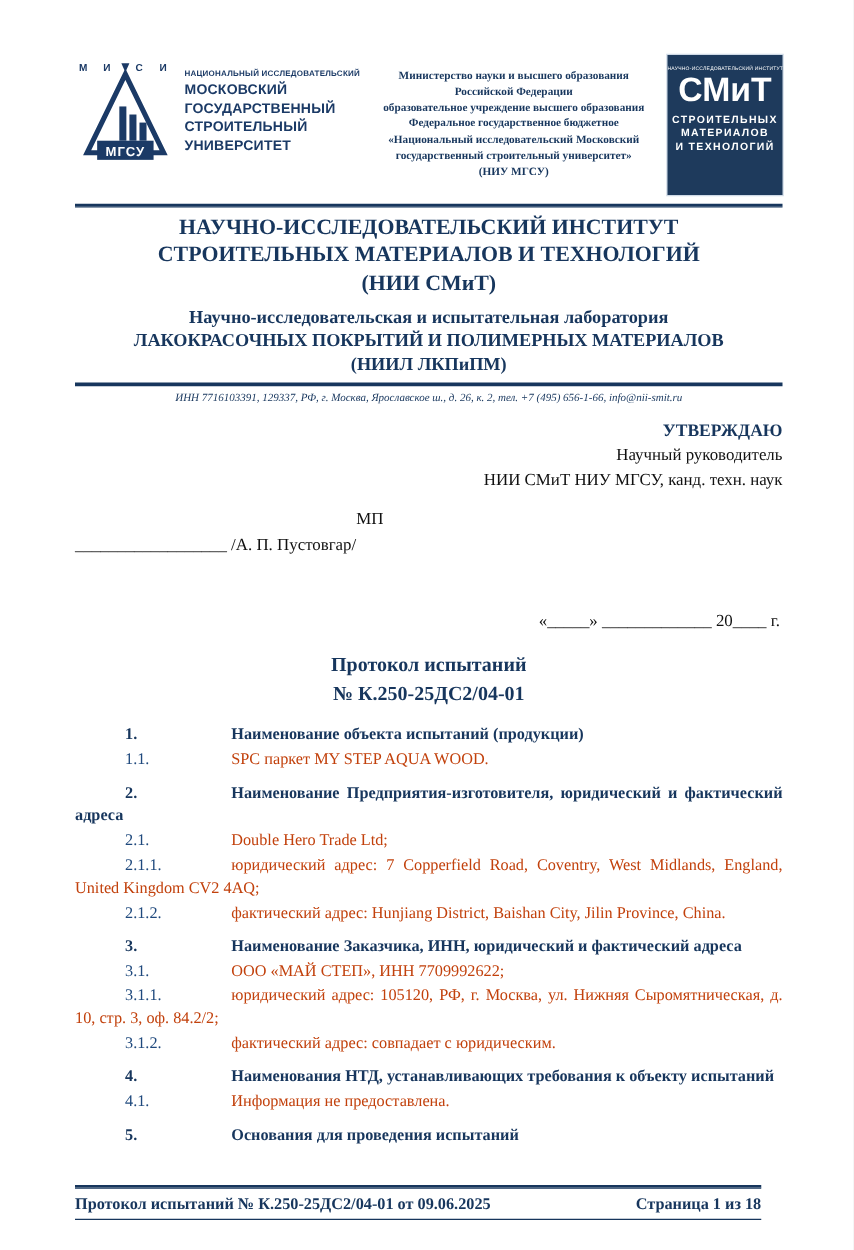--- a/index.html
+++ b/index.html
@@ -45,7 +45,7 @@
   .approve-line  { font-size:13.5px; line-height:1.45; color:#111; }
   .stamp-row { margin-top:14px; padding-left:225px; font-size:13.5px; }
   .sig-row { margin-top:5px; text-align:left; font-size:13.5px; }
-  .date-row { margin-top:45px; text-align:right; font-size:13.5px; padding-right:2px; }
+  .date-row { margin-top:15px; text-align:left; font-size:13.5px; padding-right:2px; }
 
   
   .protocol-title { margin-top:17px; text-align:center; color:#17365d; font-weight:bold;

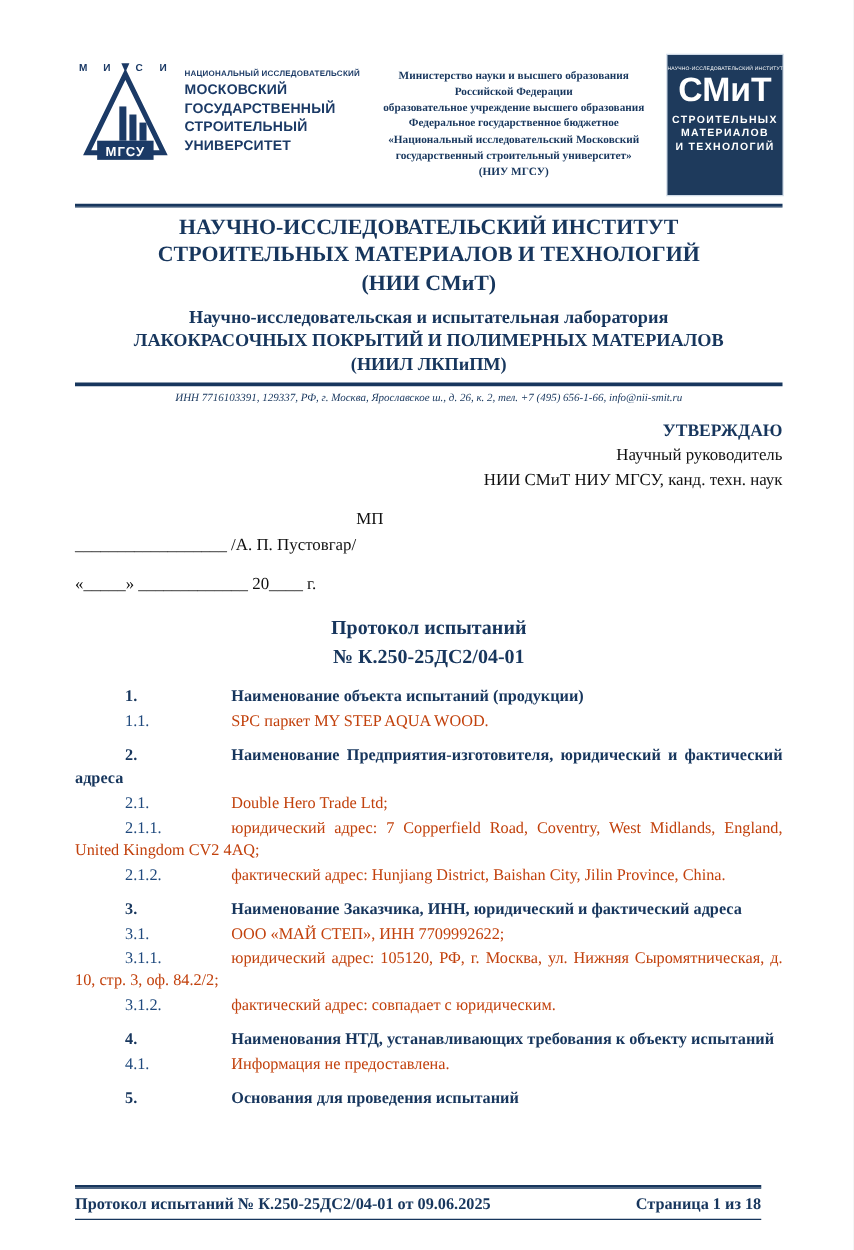--- a/index.html
+++ b/index.html
@@ -61,7 +61,7 @@
   .sec.item .txt { color:#c2410c; }
 
   
-  .footer { position:absolute; left:60px; right:74px; top:948px; }
+  .footer { position:absolute; left:60px; right:62px; top:948px; }
   .footer-row { display:flex; justify-content:space-between; align-items:baseline;
                 color:#17365d; font-weight:bold; font-size:13px; margin-top:4px; }
   .footer .single-rule { margin-top:4px; }

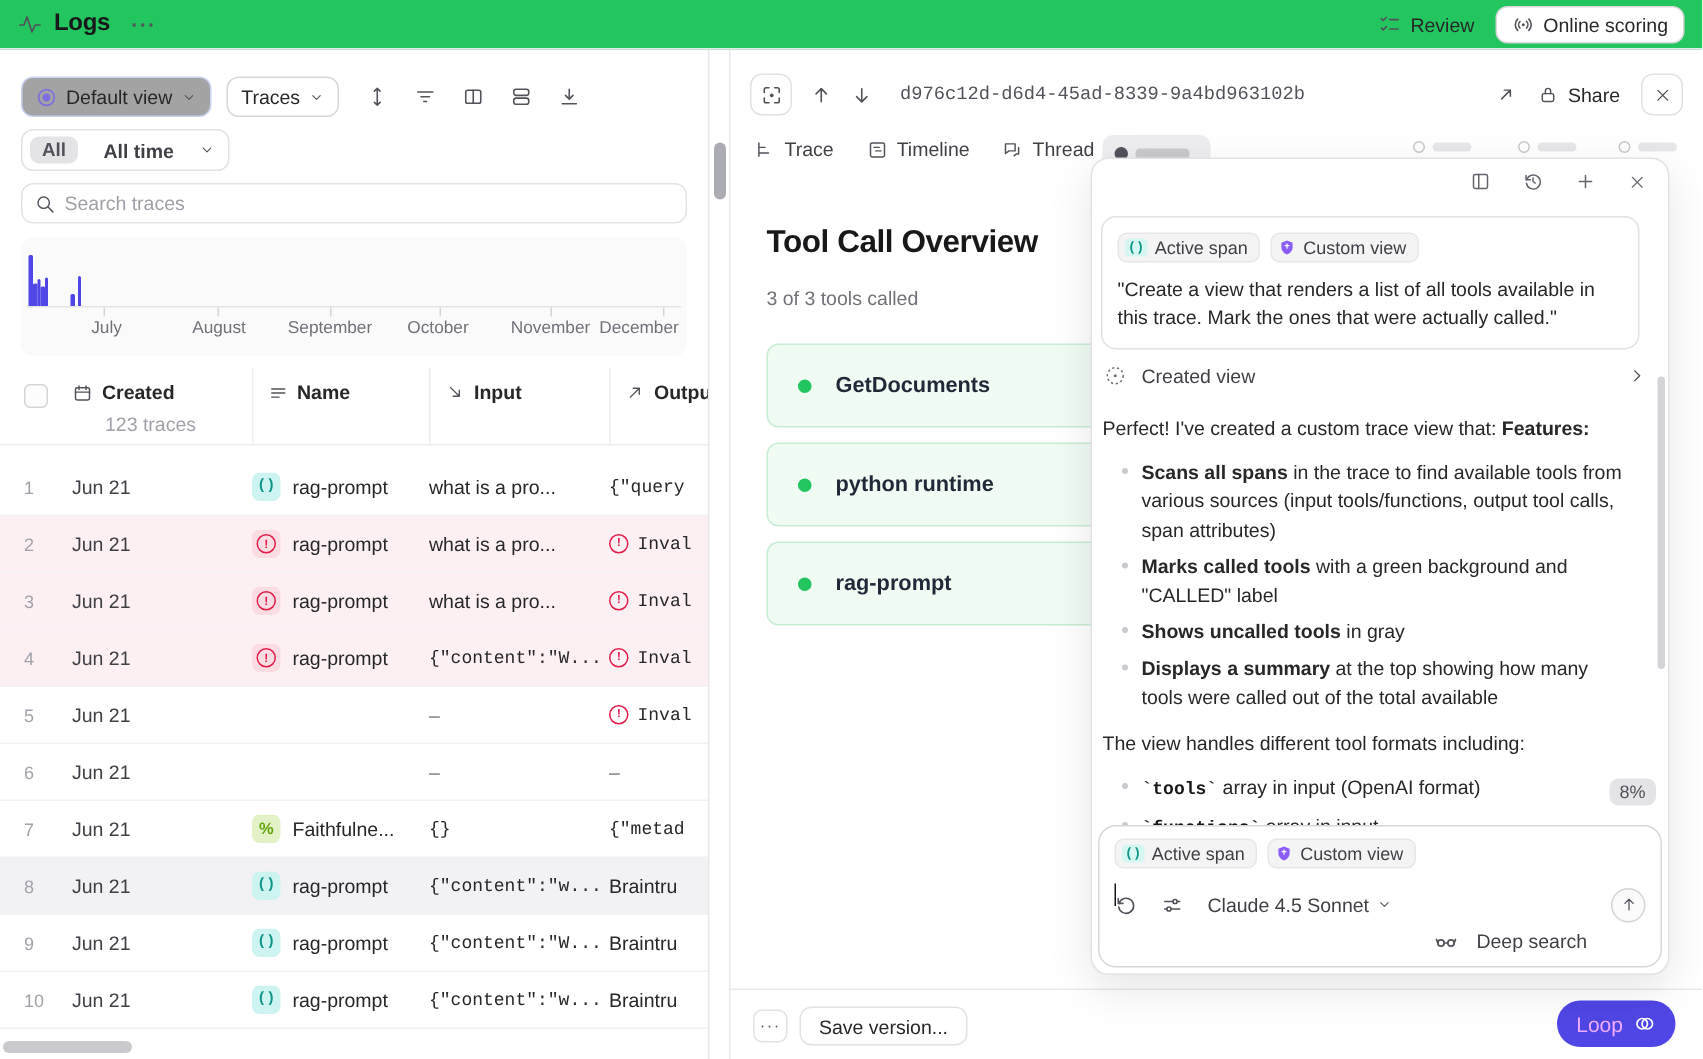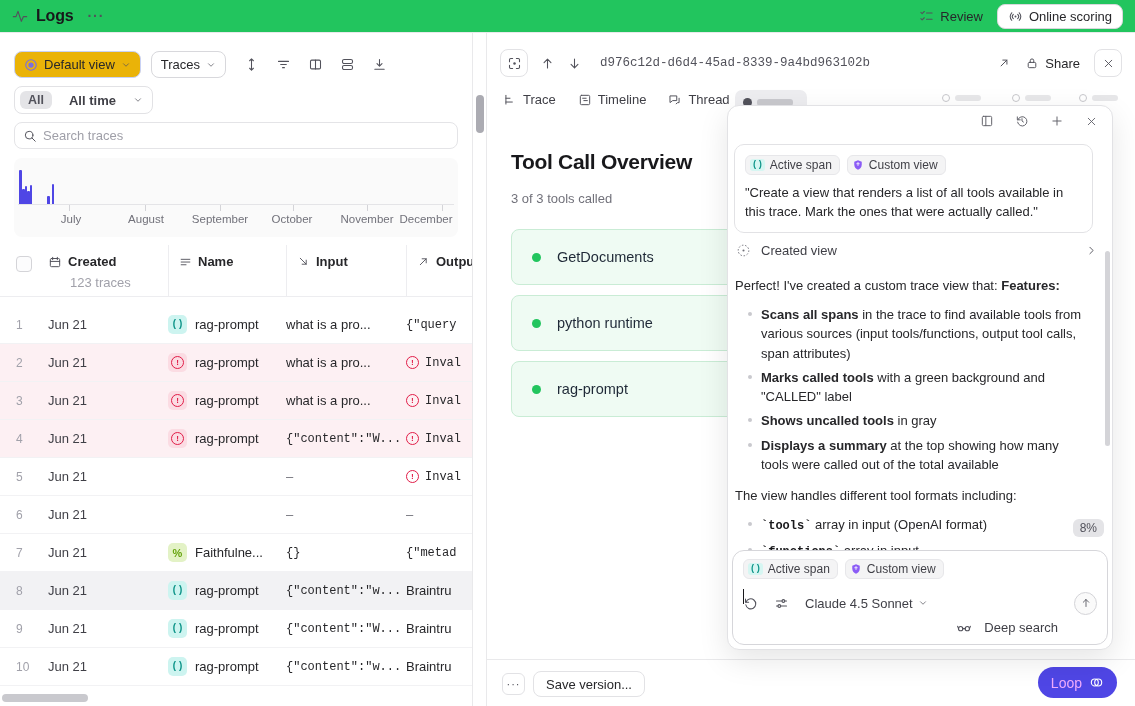--- a/index.html
+++ b/index.html
@@ -24,7 +24,7 @@
   .lp-row1 { position:absolute; top:18px; left:14px; display:flex; align-items:center; gap:10px; }
   .sel-btn { display:flex; align-items:center; gap:6px; border-radius:8px; padding:5px 9px; font-size:13px;
              border:1px solid #d8d8dc; background:#fff; cursor:pointer; }
-  .sel-btn.viewsel { background:#eab308; border-color:#c9d2f5; }
+  .sel-btn.viewsel { background:#a3a3a3; border-color:#c9d2f5; }
   .chev { width:10px; height:10px; }
   .toolbar-icons { display:flex; align-items:center; gap:17px; margin-left:8px; }
   .tool-ic { cursor:pointer; }

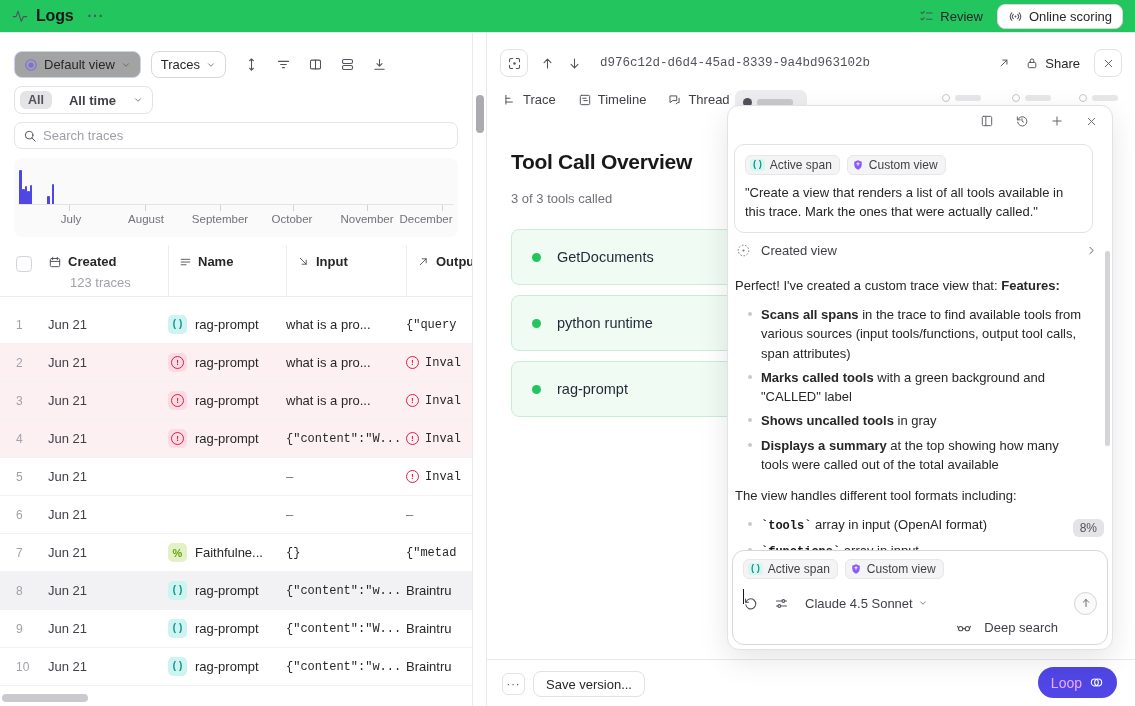--- a/index.html
+++ b/index.html
@@ -96,7 +96,7 @@
 
   .view-title { position:absolute; top:117px; left:24px; font-size:21px; font-weight:700; color:#18181b; letter-spacing:-.3px; }
   .view-sub { position:absolute; top:158px; left:24px; font-size:13px; color:#71717a; }
-  .tool-cards { position:absolute; top:196px; left:24px; width:420px; display:flex; flex-direction:column; gap:10px; }
+  .tool-cards { position:absolute; top:196px; left:24px; width:420px; display:flex; flex-direction:column; gap:10px;font-weight:bold; }
   .tool-card { height:56px; background:#effbf3; border:1px solid #c9ecd5; border-radius:8px; display:flex; align-items:center; padding:0 20px; gap:16px; }
   .gdot { width:9px; height:9px; border-radius:50%; background:#22c55e; flex:0 0 auto; }
   .tool-name { font-size:14.5px; color:#1f2937; }

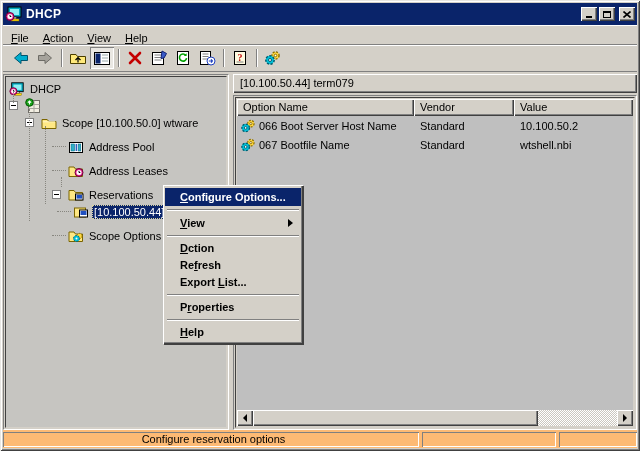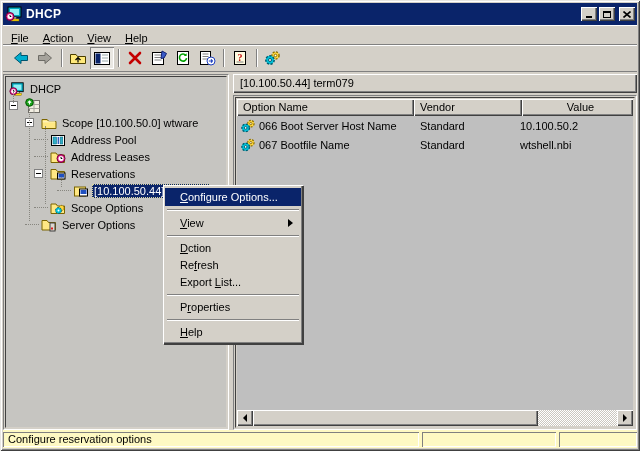--- a/index.html
+++ b/index.html
@@ -55,7 +55,7 @@
   .colhead { background:#D4D0C8; line-height:16px; padding-left:6px;
     box-shadow: inset 1px 1px 0 #fff, inset -1px -1px 0 #404040, inset -2px -2px 0 #808080; }
   .col-name { width:177px; flex:0 0 auto; }
-  .col-vendor { width:108px; flex:0 0 auto; }
+  .col-vendor { width:100px; flex:0 0 auto; }
   .col-value { flex:1 1 auto;text-align:center; }
 
   .lrow { display:flex; height:19px; align-items:center; }

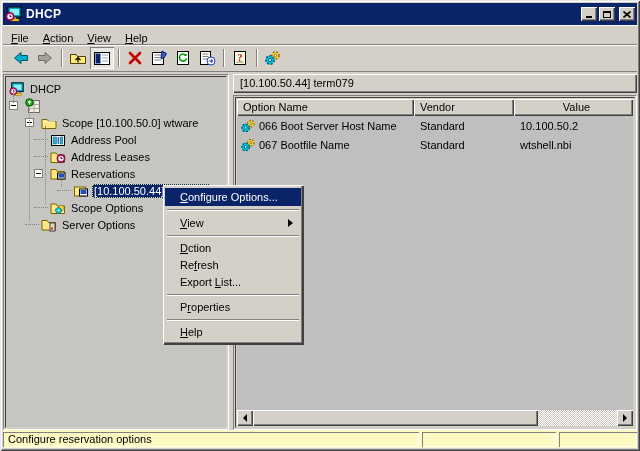--- a/index.html
+++ b/index.html
@@ -56,7 +56,7 @@
     box-shadow: inset 1px 1px 0 #fff, inset -1px -1px 0 #404040, inset -2px -2px 0 #808080; }
   .col-name { width:177px; flex:0 0 auto; }
   .col-vendor { width:100px; flex:0 0 auto; }
-  .col-value { flex:1 1 auto;text-align:center; }
+  .col-value { flex:1 1 auto; }
 
   .lrow { display:flex; height:19px; align-items:center; }
   .lcell { overflow:hidden; white-space:nowrap; }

☆ ☆ ☆ ☆ ☆ ☆ ☆

Once every line of the listing that contains "items" has been counted, give the total and nothing else.

7